I have more questions. It’s going to take another post to try to explore them. So we’ll continue this discussion in a Part II.


[i] “A North American Man/Boy Love Association (NAMBLA) representative stated: “The ultimate goal of the gay liberation movement is the achievement of sexual freedom for all—not just equal rights for lesbians and gay men, but also freedom of sexual expression for young people and children.” David Thorstand, “an/Boy Love and the America Gay Movement,” in “Male Intergenerational Intimacy: Historical, Socio-psychological and Legal Perspectives,” Journal of Homosexuality 20, 1-2 (1990): 255. This note comes from United Families International Guide to Family Issues: Sexual Orientation, 2013, p. 32. 
[ii] “The 1972 conference of National Coalition of Gay Organizations released a ‘Gay Rights Platform’ which had as a plank ‘Repeal of all laws governing the age of consent.’ The goal has not changed. www.rslevinson.com/haylesissues/features/collect/onetime/bl_platform1972.htm . See also www.ageofconsent.com (Warning: sexually explicit)" This note comes from United Families International Guide to Family Issues: Sexual Orientation, 2013, p. 32.

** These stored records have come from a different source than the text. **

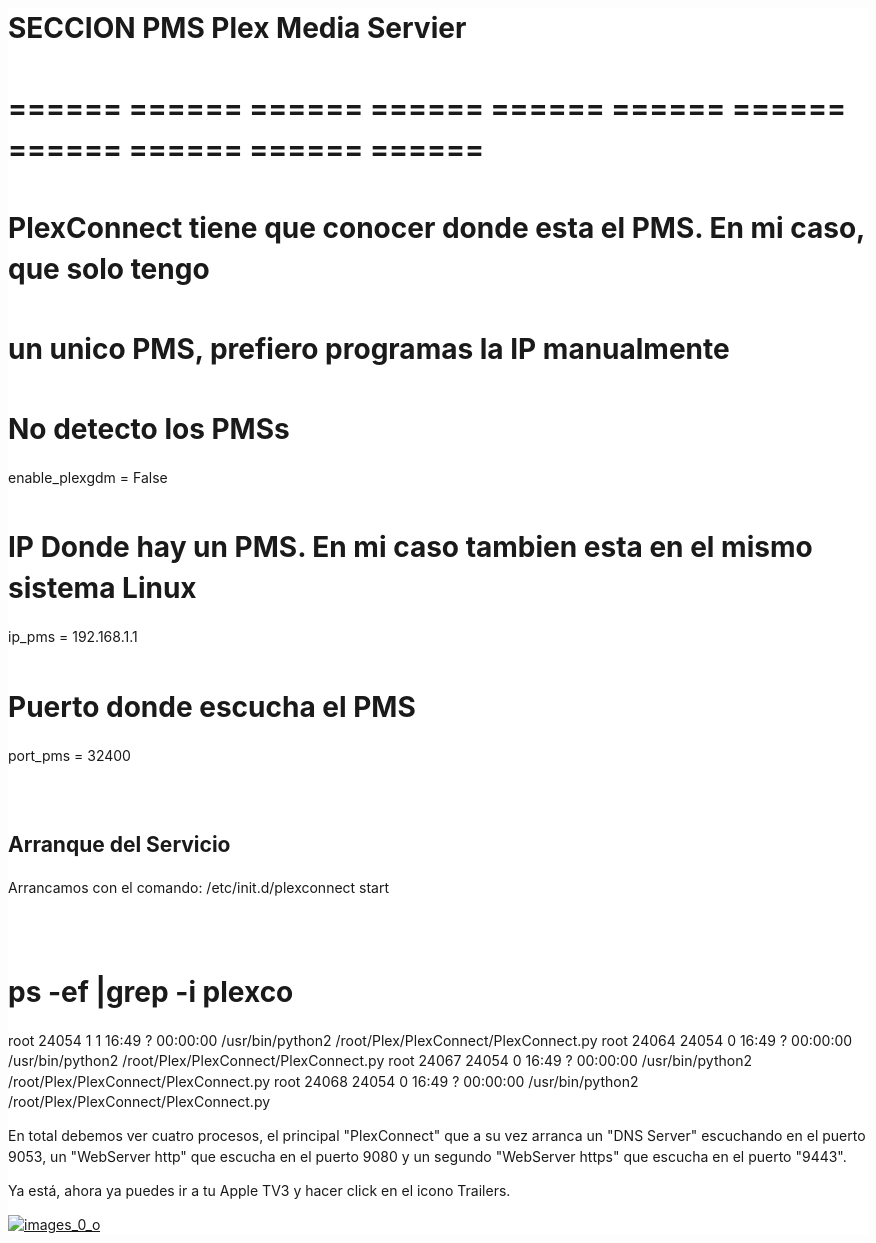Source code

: # SECCION PMS Plex Media Servier
# ====== ====== ====== ====== ====== ====== ====== ====== ====== ====== ======
#
# PlexConnect tiene que conocer donde esta el PMS. En mi caso, que solo tengo 
# un unico PMS, prefiero programas la IP manualmente
#
# No detecto los PMSs
enable\_plexgdm = False

# IP Donde hay un PMS. En mi caso tambien esta en el mismo sistema Linux
ip\_pms = 192.168.1.1

# Puerto donde escucha el PMS
port\_pms = 32400

 

## Arranque del Servicio

Arrancamos con el comando: /etc/init.d/plexconnect start

 
# ps -ef |grep -i plexco
root 24054 1 1 16:49 ? 00:00:00 /usr/bin/python2 /root/Plex/PlexConnect/PlexConnect.py
root 24064 24054 0 16:49 ? 00:00:00 /usr/bin/python2 /root/Plex/PlexConnect/PlexConnect.py
root 24067 24054 0 16:49 ? 00:00:00 /usr/bin/python2 /root/Plex/PlexConnect/PlexConnect.py
root 24068 24054 0 16:49 ? 00:00:00 /usr/bin/python2 /root/Plex/PlexConnect/PlexConnect.py
 

En total debemos ver cuatro procesos, el principal "PlexConnect" que a su vez arranca un "DNS Server" escuchando en el puerto 9053, un "WebServer http" que escucha en el puerto 9080 y un segundo "WebServer https" que escucha en el puerto "9443".

Ya está, ahora ya puedes ir a tu Apple TV3 y hacer click en el icono Trailers.

[![images_0_o](https://www.luispa.com/wp-content/uploads/2014/12/images_0_o.jpg)](https://www.luispa.com/wp-content/uploads/2014/12/images_0_o.jpg)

[iii] “The homosexual activist strategy outlined in the book After the Ball (1989) included: 1) begin portraying homosexuals as ‘victims in need of protection so that straights will be inclined by reflex to adopt the role of protector,’ 2) present homosexuals in the media as ‘wholesome and admirable by straight standards, and…indistinguishable from the straights we’d like to reach,’ 3) desensitize people to homosexual issues by inundating the media with GLBT messages, 4) convert people to the belief that ‘gayness’ is good. ‘…conversion of the average American’s emotions, mind, and will, through a planned psychological attack, in the form of propaganda fed to the nation via the media.’ Marshall Kirk and Hunter Madsen, After the Ball: How America Will Conquer Its Fear and Hatred of Gays in the 90’s (Doubleday, 1989).” This note comes from United Families International Guide to Family Issues: Sexual Orientation, 2013, page 31. 
[iv] See, e.g., N.E. Whitehead, “The Importance of Twin Studies” available at www.narth.com/docs/whitehead2.html .  For additional articles, see www.narth.com/menus/born.html.
[v] See, e.g., Joseph Nicolosi, A. Dean Byrd, Richard W. Potts, “Retrospective Self-Reports of Changes in Homosexual Orientation:  A Consumer Survey of Conversion Therapy Clients,” 86 Psychological Reports 1071, 1083 (June 2000).  Study concludes that “20%-30% of the participants [in voluntary conversion therapy] said they shifted from a homosexual orientation to an exclusively or almost exclusively heterosexual orientation,” belying any assertion that homosexual orientation is “immutable.”
[vi] See Mike Adams, “Of Mice and Mormons,” parts I, II, III, IV, V, VI, and VII.